TEXTE DE RÉFÉRENCE

★ ★ ★ ★ ★

Jochen Gerz — Abraham & Wolff, Paris
La galerie Abraham & Wolff accueille une exposition intimiste et d’autant plus poignante consacrée à Jochen Gerz. Une série d’œuvres rares y révèle un parcours plastique où l’invention du format n’est jamais un effet de style, mais toujours un levier de pensée.
Chez Gerz, l’image n’est pas un simple objet donné à voir : elle constitue un dispositif critique dont le jeu de décalage invente ce mouvement dont elle prive le réel. L’événement s’y fait histoire et creuse avec le regard même du spectateur le sillon d’une narration alternative. Artiste conceptuel formé notamment à la philologie, Jochen Gerz (1940) s’est très tôt inscrit dans une démarche où le texte, l’image et la participation du public deviennent les éléments d’un langage plastique nouveau et ’impose dès les années 1970 comme une figure majeure de l’art conceptuel européen et, à l’instar de nombreux de ses plus illustres contemporains, repense les enjeux d’une mémoire qui ne se transmettra plus jamais de la même manière.
Dans cette grande « petite » exposition, d’une finesse et d’une justesse rare, l’accrochage propose un moment d’histoire de la photographie qui, dès ses prémisses, débordait son médium. On y perçoit l’ombre des avant-gardes mais aussi une continuité avec les pratiques contemporaines qui interrogent la performativité de l’image.
Propositions d’action autant que de contemplation, la série des Photos-Textes présentées ici de même que les objets édités dressent des ponts entre les formes de création et mettent en jeu les conditions mêmes de leur monstration. L’image, souvent fragmentée, recomposée ou insérée dans des dispositifs à manipuler, devient un outil, un élément de composition dont la disposition trahit la nature « manipulable », dans les deux sens du terme. Jamais figée, elle porte dans sa nature une instabilité perpétuelle à laquelle offre, comme un vibrant écho, l’œuvre formant le mot Revolut avec des dés, dont trois (R, E et D dans cette configuration), effondrés, laissent ouverts la lecture et l’interprétation. Là, la somme de possibles embrasse la tragédie de l’histoire et ses révolutions sacrifiées tout comme la vanité d’un temps voué à être révolu, à moins qu’il ne s’agisse d’une reconstruction à venir.

★ ★ ★ ★ ★

ITEMS FOURNIS
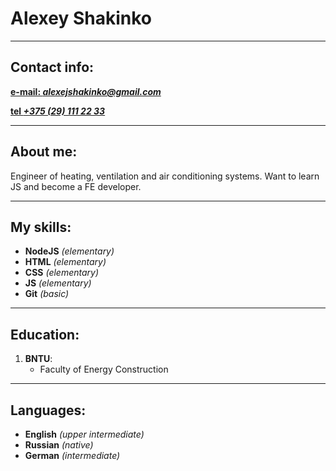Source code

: # Alexey Shakinko

***

## Contact info:
 [**e-mail: *alexejshakinko@gmail.com***](e-mail:alphie.shakinko@gmail.com)

[**tel *+375 (29) 111 22 33***](tel:+375291112233)
***

## About me:

Engineer of heating, ventilation and air conditioning systems. Want to learn JS and become a FE developer. 

***

## My skills:
* **NodeJS** *(elementary)*
* **HTML**   *(elementary)*
* **CSS**    *(elementary)*
* **JS**     *(elementary)* 
* **Git**    *(basic)*


***

##  Education: 
 1. **BNTU**: 
    * Faculty of Energy Construction


***

## Languages: 

* **English** *(upper intermediate)*
* **Russian** *(native)*
* **German** *(intermediate)*
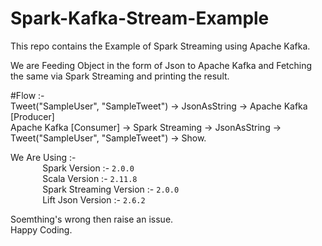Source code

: # Spark-Kafka-Stream-Example
This repo contains the Example of Spark Streaming using Apache Kafka.

We are Feeding Object in the form of Json to Apache Kafka and Fetching the same via Spark Streaming and printing the result.

#Flow :-<br />
        Tweet("SampleUser", "SampleTweet") -> JsonAsString -> Apache Kafka [Producer] <br />
        Apache Kafka [Consumer] -> Spark Streaming -> JsonAsString -> Tweet("SampleUser", "SampleTweet") -> Show. <br />
        
We Are Using :- <br />
       &nbsp;&nbsp;&nbsp;&nbsp;&nbsp;&nbsp;&nbsp;&nbsp;&nbsp;&nbsp;&nbsp;&nbsp; Spark Version :- `2.0.0` <br />
       &nbsp;&nbsp;&nbsp;&nbsp;&nbsp;&nbsp;&nbsp;&nbsp;&nbsp;&nbsp;&nbsp;&nbsp; Scala Version :- `2.11.8` <br />
       &nbsp;&nbsp;&nbsp;&nbsp;&nbsp;&nbsp;&nbsp;&nbsp;&nbsp;&nbsp;&nbsp;&nbsp; Spark Streaming Version :- `2.0.0` <br />
       &nbsp;&nbsp;&nbsp;&nbsp;&nbsp;&nbsp;&nbsp;&nbsp;&nbsp;&nbsp;&nbsp;&nbsp; Lift Json Version :- `2.6.2`  <br />

Soemthing's wrong then raise an issue. <br>
Happy Coding.
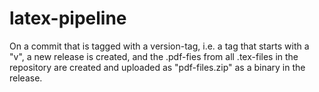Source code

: # latex-pipeline

On a commit that is tagged with a version-tag, i.e. a tag that starts with a "v", a new release is created, and the .pdf-fies from all .tex-files in the repository are created and uploaded as "pdf-files.zip" as a binary in the release.
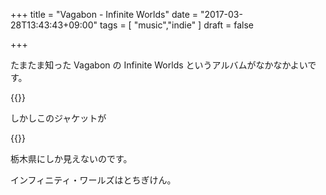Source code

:+++
title = "Vagabon - Infinite Worlds"
date = "2017-03-28T13:43:43+09:00"
tags = [
  "music","indie"
]
draft = false

+++

たまたま知った Vagabon の Infinite Worlds というアルバムがなかなかよいです。

{{<youtube zTo_Dsa8ijM>}}

しかしこのジャケットが

{{<amazon B01N21CWU9>}}

栃木県にしか見えないのです。

インフィニティ・ワールズはとちぎけん。
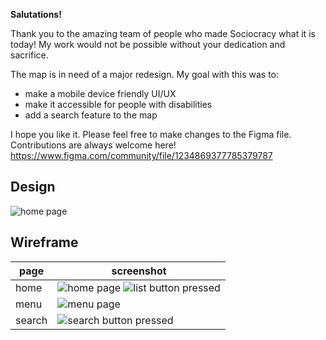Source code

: **Salutations!**

Thank you to the amazing team of people who made Sociocracy what it is today! My work would not be possible without your dedication and sacrifice. 

The map is in need of a major redesign.
My goal with this was to:

 - make a mobile device friendly UI/UX
 - make it accessible for people with disabilities
 - add a search feature to the map

I hope you like it. Please feel free to make changes to the Figma file. Contributions are always welcome here!
https://www.figma.com/community/file/1234869377785379787

## Design

![home page](S3-map-redesign-concept1.png)

## Wireframe
|page|screenshot|
|--|--|
|home|![home page](home.png) ![list button pressed](home-button-tapped.png)|
|menu|![menu page](menu.png)|
|search|![search button pressed](home-search-pressed.png)|
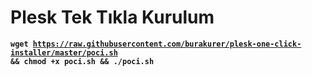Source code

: # Plesk Tek Tıkla Kurulum

<b><code>wget https://raw.githubusercontent.com/burakurer/plesk-one-click-installer/master/poci.sh && chmod +x poci.sh && ./poci.sh</code></b>
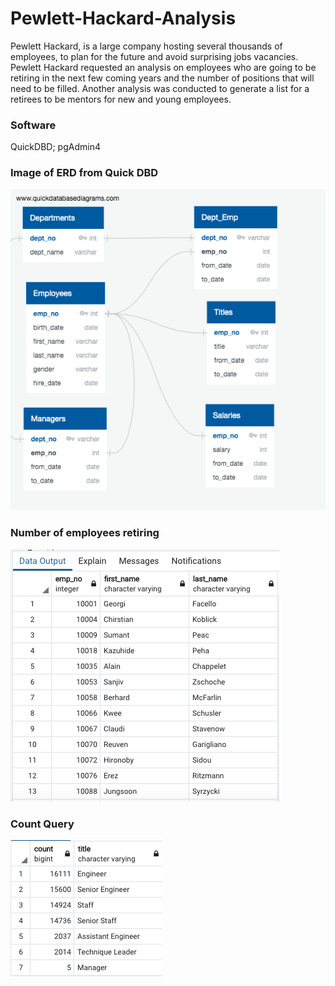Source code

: # Pewlett-Hackard-Analysis

Pewlett Hackard, is a  large company hosting several thousands of employees, to plan for the future and avoid surprising jobs vacancies. Pewlett Hackard requested an analysis on employees who are going to be retiring in the next few coming years and the number of positions that will need to be filled. Another analysis was conducted to generate a list for a retirees to be mentors for new and young employees.


### Software 
QuickDBD; 
pgAdmin4

### Image of ERD from Quick DBD

![erd](https://github.com/Samira786/Pewlett-Hackard-Analysis/blob/master/QuickDBD-export%20.png)

### Number of employees retiring

![retiring](https://github.com/Samira786/Pewlett-Hackard-Analysis/blob/master/retiring%20employees.png)

### Count Query

![count](https://github.com/Samira786/Pewlett-Hackard-Analysis/blob/master/count%20query.png)
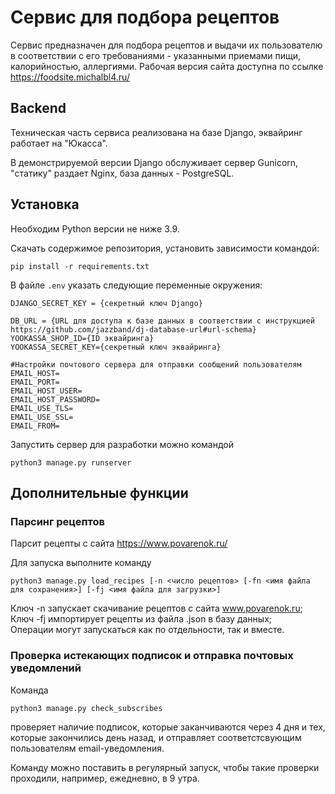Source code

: # Сервис для подбора рецептов

Сервис предназначен для подбора рецептов и выдачи их пользователю в соответствии с его требованиями - указанными приемами пищи, калорийностью, аллергиями. Рабочая версия сайта доступна по ссылке https://foodsite.michalbl4.ru/

## Backend

Техническая часть сервиса реализована на базе Django, эквайринг работает на "Юкасса".

В демонстрируемой версии Django обслуживает сервер Gunicorn, "статику" раздает Nginx, база данных - PostgreSQL.

## Установка

Необходим Python версии не ниже 3.9.

Скачать содержимое репозитория, установить зависимости командой:

    pip install -r requirements.txt

В файле `.env` указать следующие переменные окружения:

    DJANGO_SECRET_KEY = {секретный ключ Django}
    
    DB_URL = {URL для доступа к базе данных в соответствии с инструкцией https://github.com/jazzband/dj-database-url#url-schema}
    YOOKASSA_SHOP_ID={ID эквайринга}
    YOOKASSA_SECRET_KEY={секретный ключ эквайринга}

    #Настройки почтового сервера для отправки сообщений пользователям
    EMAIL_HOST=
    EMAIL_PORT=
    EMAIL_HOST_USER=
    EMAIL_HOST_PASSWORD=
    EMAIL_USE_TLS=
    EMAIL_USE_SSL=
    EMAIL_FROM=

Запустить сервер для разработки можно командой

    python3 manage.py runserver

## Дополнительные функции

### Парсинг рецептов

Парсит рецепты с сайта https://www.povarenok.ru/

Для запуска выполните команду

    python3 manage.py load_recipes [-n <число рецептов> [-fn <имя файла для сохранения>] [-fj <имя файла для загрузки>] 

Ключ -n запускает скачивание рецептов с сайта www.povarenok.ru;  
Ключ -fj импортирует рецепты из файла .json в базу данных;  
Операции могут запускаться как по отдельности, так и вместе.

### Проверка истекающих подписок и отправка почтовых уведомлений

Команда

    python3 manage.py check_subscribes

проверяет наличие подписок, которые заканчиваются через 4 дня и тех, которые закончились день назад, и отправляет соответстсвующим пользователям email-уведомления.

Команду можно поставить в регулярный запуск, чтобы такие проверки проходили, например, ежедневно, в 9 утра.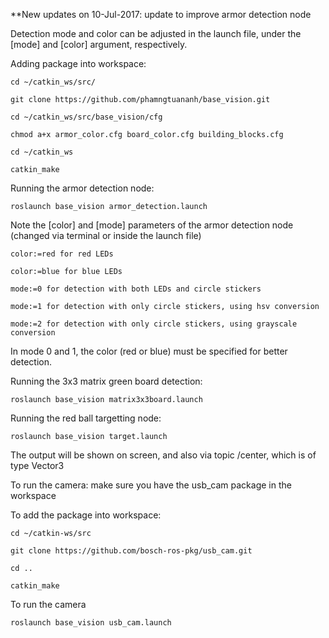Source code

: **New updates on 10-Jul-2017: update to improve armor detection node


Detection mode and color can be adjusted in the launch file, under the [mode] and [color] argument, respectively.


Adding package into workspace:


	cd ~/catkin_ws/src/

	git clone https://github.com/phamngtuananh/base_vision.git

	cd ~/catkin_ws/src/base_vision/cfg

	chmod a+x armor_color.cfg board_color.cfg building_blocks.cfg

	cd ~/catkin_ws

	catkin_make


Running the armor detection node:


	roslaunch base_vision armor_detection.launch

Note the [color] and [mode] parameters of the armor detection node (changed via terminal or inside the launch file)
	
	color:=red for red LEDs

	color:=blue for blue LEDs

	mode:=0 for detection with both LEDs and circle stickers

	mode:=1 for detection with only circle stickers, using hsv conversion

	mode:=2 for detection with only circle stickers, using grayscale conversion

In mode 0 and 1, the color (red or blue) must be specified for better detection.


Running the 3x3 matrix green board detection:

	roslaunch base_vision matrix3x3board.launch


Running the red ball targetting node:


	roslaunch base_vision target.launch

The output will be shown on screen, and also via topic /center, which is of type Vector3


To run the camera: make sure you have the usb_cam package in the workspace


To add the package into workspace:

	cd ~/catkin-ws/src

	git clone https://github.com/bosch-ros-pkg/usb_cam.git

	cd ..

	catkin_make


To run the camera

	roslaunch base_vision usb_cam.launch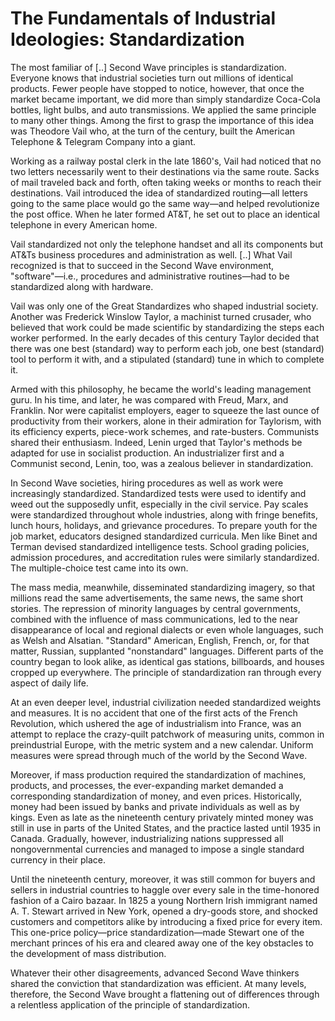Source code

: # The Fundamentals of Industrial Ideologies: Standardization

The most familiar of [..] Second Wave principles is
standardization. Everyone knows that industrial societies turn out
millions of identical products. Fewer people have stopped to notice,
however, that once the market became important, we did more than
simply standardize Coca-Cola bottles, light bulbs, and auto
transmissions. We applied the same principle to many other
things. Among the first to grasp the importance of this idea was
Theodore Vail who, at the turn of the century, built the American
Telephone & Telegram Company into a giant.

Working as a railway postal clerk in the late 1860's, Vail had noticed
that no two letters necessarily went to their destinations via the
same route. Sacks of mail traveled back and forth, often taking weeks
or months to reach their destinations. Vail introduced the idea of
standardized routing—all letters going to the same place would go the
same way—and helped revolutionize the post office. When he later
formed AT&T, he set out to place an identical telephone in every
American home.

Vail standardized not only the telephone handset and all its
components but AT&Ts business procedures and administration as
well. [..]  What Vail recognized is that to succeed in the Second Wave
environment, "software"—i.e., procedures and administrative
routines—had to be standardized along with hardware.

Vail was only one of the Great Standardizes who shaped industrial
society. Another was Frederick Winslow Taylor, a machinist turned
crusader, who believed that work could be made scientific by
standardizing the steps each worker performed. In the early decades of
this century Taylor decided that there was one best (standard) way to
perform each job, one best (standard) tool to perform it with, and a
stipulated (standard) tune in which to complete it.

Armed with this philosophy, he became the world's leading management
guru. In his time, and later, he was compared with Freud, Marx, and
Franklin. Nor were capitalist employers, eager to squeeze the last
ounce of productivity from their workers, alone in their admiration
for Taylorism, with its efficiency experts, piece-work schemes, and
rate-busters. Communists shared their enthusiasm. Indeed, Lenin urged
that Taylor's methods be adapted for use in socialist production. An
industrializer first and a Communist second, Lenin, too, was a zealous
believer in standardization.

In Second Wave societies, hiring procedures as well as work were
increasingly standardized. Standardized tests were used to identify
and weed out the supposedly unfit, especially in the civil
service. Pay scales were standardized throughout whole industries,
along with fringe benefits, lunch hours, holidays, and grievance
procedures. To prepare youth for the job market, educators designed
standardized curricula. Men like Binet and Terman devised standardized
intelligence tests. School grading policies, admission procedures, and
accreditation rules were similarly standardized. The multiple-choice
test came into its own.

The mass media, meanwhile, disseminated standardizing imagery, so that
millions read the same advertisements, the same news, the same short
stories. The repression of minority languages by central governments,
combined with the influence of mass communications, led to the near
disappearance of local and regional dialects or even whole languages,
such as Welsh and Alsatian. "Standard" American, English, French, or,
for that matter, Russian, supplanted "nonstandard"
languages. Different parts of the country began to look alike, as
identical gas stations, billboards, and houses cropped up
everywhere. The principle of standardization ran through every aspect
of daily life.

At an even deeper level, industrial civilization needed standardized
weights and measures. It is no accident that one of the first acts of
the French Revolution, which ushered the age of industrialism into
France, was an attempt to replace the crazy-quilt patchwork of
measuring units, common in preindustrial Europe, with the metric
system and a new calendar. Uniform measures were spread through much
of the world by the Second Wave.

Moreover, if mass production required the standardization of machines,
products, and processes, the ever-expanding market demanded a
corresponding standardization of money, and even prices. Historically,
money had been issued by banks and private individuals as well as by
kings. Even as late as the nineteenth century privately minted money
was still in use in parts of the United States, and the practice
lasted until 1935 in Canada. Gradually, however, industrializing
nations suppressed all nongovernmental currencies and managed to
impose a single standard currency in their place.

Until the nineteenth century, moreover, it was still common for buyers
and sellers in industrial countries to haggle over every sale in the
time-honored fashion of a Cairo bazaar. In 1825 a young Northern Irish
immigrant named A. T. Stewart arrived in New York, opened a dry-goods
store, and shocked customers and competitors alike by introducing a
fixed price for every item. This one-price policy—price
standardization—made Stewart one of the merchant princes of his era
and cleared away one of the key obstacles to the development of mass
distribution.

Whatever their other disagreements, advanced Second Wave thinkers
shared the conviction that standardization was efficient. At many
levels, therefore, the Second Wave brought a flattening out of
differences through a relentless application of the principle of
standardization.
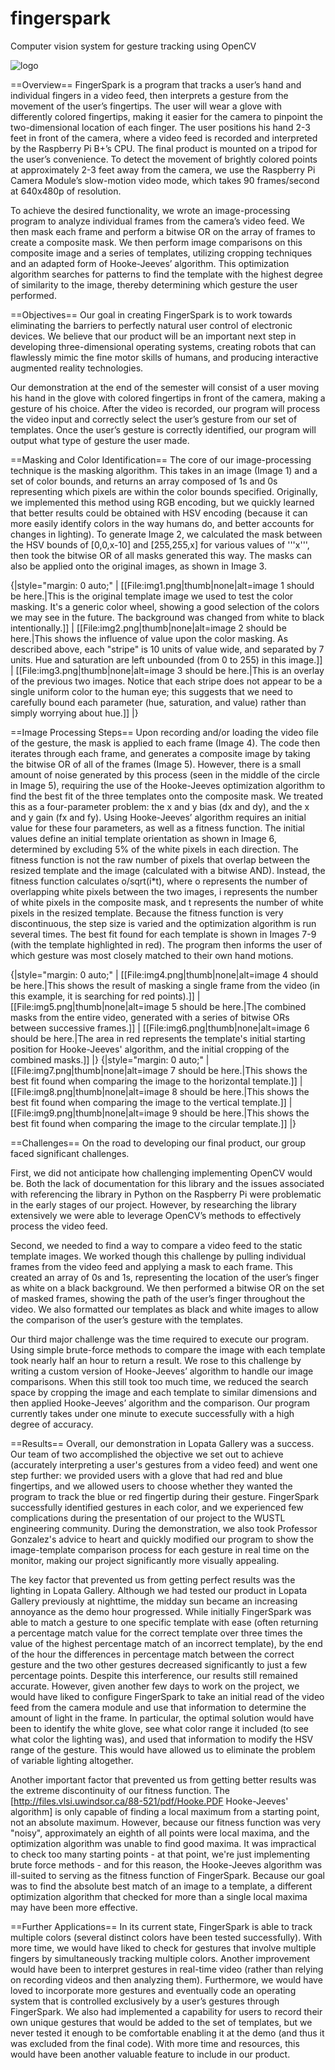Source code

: # fingerspark
Computer vision system for gesture tracking using OpenCV

![logo](https://github.com/connorgoggins/fingerspark/blob/master/resources/fingerspark_logo.png)

==Overview==
FingerSpark is a program that tracks a user’s hand and individual fingers in a video feed, then interprets a gesture from the movement of the user’s fingertips. The user will wear a glove with differently colored fingertips, making it easier for the camera to pinpoint the two-dimensional location of each finger. The user positions his hand 2-3 feet in front of the camera, where a video feed is recorded and interpreted by the Raspberry Pi B+’s CPU. The final product is mounted on a tripod for the user’s convenience. To detect the movement of brightly colored points at approximately 2-3 feet away from the camera, we use the Raspberry Pi Camera Module’s slow-motion video mode, which takes 90 frames/second at 640x480p of resolution.

To achieve the desired functionality, we wrote an image-processing program to analyze individual frames from the camera’s video feed. We then mask each frame and perform a bitwise OR on the array of frames to create a composite mask.  We then perform image comparisons on this composite image and a series of templates, utilizing cropping techniques and an adapted form of Hooke-Jeeves’ algorithm. This optimization algorithm searches for patterns to find the template with the highest degree of similarity to the image, thereby determining which gesture the user performed.

==Objectives==
Our goal in creating FingerSpark is to work towards eliminating the barriers to perfectly natural user control of electronic devices. We believe that our product will be an important next step in developing three-dimensional operating systems, creating robots that can flawlessly mimic the fine motor skills of humans, and producing interactive augmented reality technologies.

Our demonstration at the end of the semester will consist of a user moving his hand in the glove with colored fingertips in front of the camera, making a gesture of his choice.  After the video is recorded, our program will process the video input and correctly select the user’s gesture from our set of templates.  Once the user’s gesture is correctly identified, our program will output what type of gesture the user made.

==Masking and Color Identification==
The core of our image-processing technique is the masking algorithm. This takes in an image (Image 1) and a set of color bounds, and returns an array composed of 1s and 0s representing which pixels are within the color bounds specified. Originally, we implemented this method using RGB encoding, but we quickly learned that better results could be obtained with HSV encoding (because it can more easily identify colors in the way humans do, and better accounts for changes in lighting). To generate Image 2, we calculated the mask between the HSV bounds of [0,0,x-10] and [255,255,x] for various values of '''x''', then took the bitwise OR of all masks generated this way. The masks can also be applied onto the original images, as shown in Image 3.

{|style="margin: 0 auto;"
| [[File:img1.png|thumb|none|alt=image 1 should be here.|This is the original template image we used to test the color masking. It's a generic color wheel, showing a good selection of the colors we may see in the future. The background was changed from white to black intentionally.]]
| [[File:img2.png|thumb|none|alt=image 2 should be here.|This shows the influence of value upon the color masking. As described above, each "stripe" is 10 units of value wide, and separated by 7 units. Hue and saturation are left unbounded (from 0 to 255) in this image.]]
| [[File:img3.png|thumb|none|alt=image 3 should be here.|This is an overlay of the previous two images. Notice that each stripe does not appear to be a single uniform color to the human eye; this suggests that we need to carefully bound each parameter (hue, saturation, and value) rather than simply worrying about hue.]]
|}

==Image Processing Steps==
Upon recording and/or loading the video file of the gesture, the mask is applied to each frame (Image 4). The code then iterates through each frame, and generates a composite image by taking the bitwise OR of all of the frames (Image 5). However, there is a small amount of noise generated by this process (seen in the middle of the circle in Image 5), requiring the use of the Hooke-Jeeves optimization algorithm to find the best fit of the three templates onto the composite mask. We treated this as a four-parameter problem: the x and y bias (dx and dy), and the x and y gain (fx and fy). Using Hooke-Jeeves’ algorithm requires an initial value for these four parameters, as well as a fitness function. The initial values define an initial template orientation as shown in Image 6, determined by excluding 5% of the white pixels in each direction. The fitness function is not the raw number of pixels that overlap between the resized template and the image (calculated with a bitwise AND). Instead, the fitness function calculates o/sqrt(i*t), where o represents the number of overlapping white pixels between the two images, i represents the number of white pixels in the composite mask, and t represents the number of white pixels in the resized template. Because the fitness function is very discontinuous, the step size is varied and the optimization algorithm is run several times. The best fit found for each template is shown in Images 7-9 (with the template highlighted in red). The program then informs the user of which gesture was most closely matched to their own hand motions.

{|style="margin: 0 auto;"
| [[File:img4.png|thumb|none|alt=image 4 should be here.|This shows the result of masking a single frame from the video (in this example, it is searching for red points).]]
| [[File:img5.png|thumb|none|alt=image 5 should be here.|The combined masks from the entire video, generated with a series of bitwise ORs between successive frames.]]
| [[File:img6.png|thumb|none|alt=image 6 should be here.|The area in red represents the template's initial starting position for Hooke-Jeeves' algorithm, and the initial cropping of the combined masks.]]
|}
{|style="margin: 0 auto;"
| [[File:img7.png|thumb|none|alt=image 7 should be here.|This shows the best fit found when comparing the image to the horizontal template.]]
| [[File:img8.png|thumb|none|alt=image 8 should be here.|This shows the best fit found when comparing the image to the vertical template.]]
| [[File:img9.png|thumb|none|alt=image 9 should be here.|This shows the best fit found when comparing the image to the circular template.]]
|}

==Challenges==
On the road to developing our final product, our group faced significant challenges.

First, we did not anticipate how challenging implementing OpenCV would be.  Both the lack of documentation for this library and the issues associated with referencing the library in Python on the Raspberry Pi were problematic in the early stages of our project. However, by researching the library extensively we were able to leverage OpenCV’s methods to effectively process the video feed.

Second, we needed to find a way to compare a video feed to the static template images. We worked though this challenge by pulling individual frames from the video feed and applying a mask to each frame. This created an array of 0s and 1s, representing the location of the user’s finger as white on a black background. We then performed a bitwise OR on the set of masked frames, showing the path of the user’s finger throughout the video.  We also formatted our templates as black and white images to allow the comparison of the user’s gesture with the templates.

Our third major challenge was the time required to execute our program.  Using simple brute-force methods to compare the image with each template took nearly half an hour to return a result.  We rose to this challenge by writing a custom version of Hooke-Jeeves’ algorithm to handle our image comparisons. When this still took too much time, we reduced the search space by cropping the image and each template to similar dimensions and then applied Hooke-Jeeves’ algorithm and the comparison.  Our program currently takes under one minute to execute successfully with a high degree of accuracy.

==Results==
Overall, our demonstration in Lopata Gallery was a success.  Our team of two accomplished the objective we set out to achieve (accurately interpreting a user's gestures from a video feed) and went one step further: we provided users with a glove that had red and blue fingertips, and we allowed users to choose whether they wanted the program to track the blue or red fingertip during their gesture.  FingerSpark successfully identified gestures in each color, and we experienced few complications during the presentation of our project to the WUSTL engineering community.  During the demonstration, we also took Professor Gonzalez's advice to heart and quickly modified our program to show the image-template comparison process for each gesture in real time on the monitor, making our project significantly more visually appealing.

The key factor that prevented us from getting perfect results was the lighting in Lopata Gallery.  Although we had tested our product in Lopata Gallery previously at nighttime, the midday sun became an increasing annoyance as the demo hour progressed.  While initially FingerSpark was able to match a gesture to one specific template with ease (often returning a percentage match value for the correct template over three times the value of the highest percentage match of an incorrect template), by the end of the hour the differences in percentage match between the correct gesture and the two other gestures decreased significantly to just a few percentage points.  Despite this interference, our results still remained accurate.  However, given another few days to work on the project, we would have liked to configure FingerSpark to take an initial read of the video feed from the camera module and use that information to determine the amount of light in the frame. In particular, the optimal solution would have been to identify the white glove, see what color range it included (to see what color the lighting was), and used that information to modify the HSV range of the gesture. This would have  allowed us to eliminate the problem of variable lighting altogether.

Another important factor that prevented us from getting better results was the extreme discontinuity of our fitness function. The [http://files.vlsi.uwindsor.ca/88-521/pdf/Hooke.PDF Hooke-Jeeves' algorithm] is only capable of finding a local maximum from a starting point, not an absolute maximum. However, because our fitness function was very "noisy", approximately an eighth of all points were local maxima, and the optimization algorithm was unable to find good maxima. It was impractical to check too many starting points - at that point, we're just implementing brute force methods - and for this reason, the Hooke-Jeeves algorithm was ill-suited to serving as the fitness function of FingerSpark.  Because our goal was to find the absolute best match of an image to a template, a different optimization algorithm that checked for more than a single local maxima may have been more effective.

==Further Applications==
In its current state, FingerSpark is able to track multiple colors (several distinct colors have been tested successfully).  With more time, we would have liked to check for gestures that involve multiple fingers by simultaneously tracking multiple colors. Another improvement would have been to interpret gestures in real-time video (rather than relying on recording videos and then analyzing them). Furthermore, we would have loved to incorporate more gestures and eventually code an operating system that is controlled exclusively by a user’s gestures through FingerSpark. We also had implemented a capability for users to record their own unique gestures that would be added to the set of templates, but we never tested it enough to be comfortable enabling it at the demo (and thus it was excluded from the final code). With more time and resources, this would have been another valuable feature to include in our product.
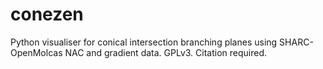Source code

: # conezen
Python visualiser for conical intersection branching planes using SHARC-OpenMolcas NAC and gradient data. GPLv3. Citation required.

★ ★ ★ ★ ★

CONSIGNES
(1) D'après le texte sur Jochen Gerz, quelle galerie présente l'exposition consacrée à l'artiste ?
(2) Extrayez du texte sur Jochen Gerz tout ce qui va de « Dans cette grande » jusqu'à « performativité de l’image. ».

CORRIGÉS
(1) La galerie Abraham & Wolff, à Paris.

(2)
Dans cette grande « petite » exposition, d’une finesse et d’une justesse rare, l’accrochage propose un moment d’histoire de la photographie qui, dès ses prémisses, débordait son médium. On y perçoit l’ombre des avant-gardes mais aussi une continuité avec les pratiques contemporaines qui interrogent la performativité de l’image.